◆ **Assigned task**
Which lines in the rows below contain the word "Cookies"? Extract each of them in full.

◆ **Given records**
----
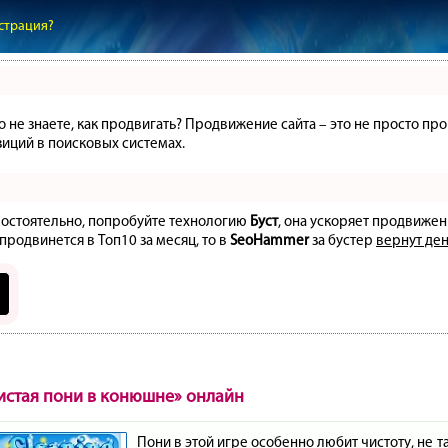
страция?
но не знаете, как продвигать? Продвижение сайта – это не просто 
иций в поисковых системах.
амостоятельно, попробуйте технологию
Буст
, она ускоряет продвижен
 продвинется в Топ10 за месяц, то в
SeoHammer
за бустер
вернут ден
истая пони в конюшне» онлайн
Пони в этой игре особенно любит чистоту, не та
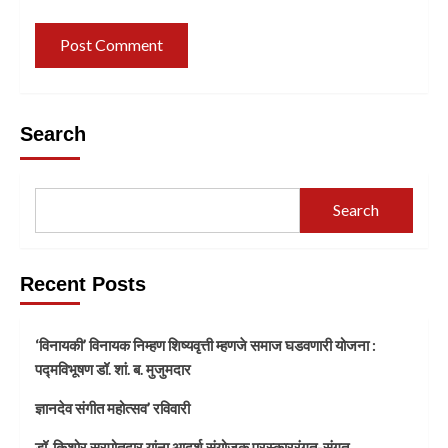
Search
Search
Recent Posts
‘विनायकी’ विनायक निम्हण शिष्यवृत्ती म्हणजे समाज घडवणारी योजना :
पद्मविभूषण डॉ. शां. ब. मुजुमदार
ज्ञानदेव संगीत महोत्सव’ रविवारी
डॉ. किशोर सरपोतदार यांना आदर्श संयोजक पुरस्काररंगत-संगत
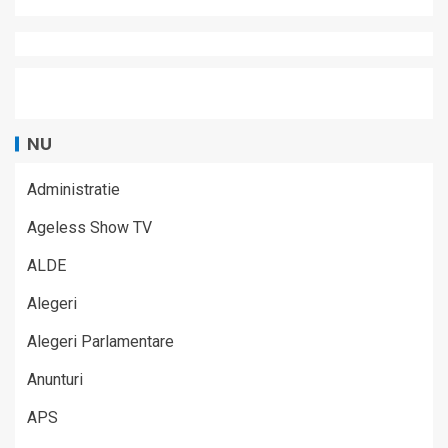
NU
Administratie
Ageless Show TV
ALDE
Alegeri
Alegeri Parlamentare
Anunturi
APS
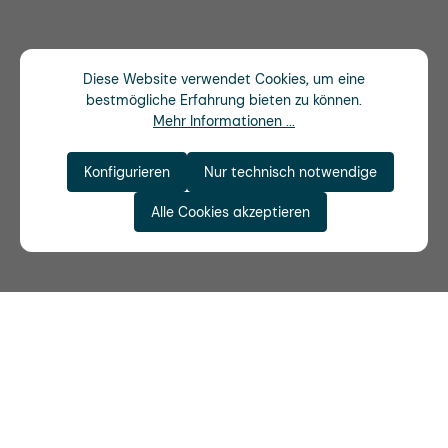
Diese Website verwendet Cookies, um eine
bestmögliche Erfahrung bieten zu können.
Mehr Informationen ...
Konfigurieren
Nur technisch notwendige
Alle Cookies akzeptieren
----
◆ **Solved exercise**
Diese Website verwendet Cookies, um eine
Alle Cookies akzeptieren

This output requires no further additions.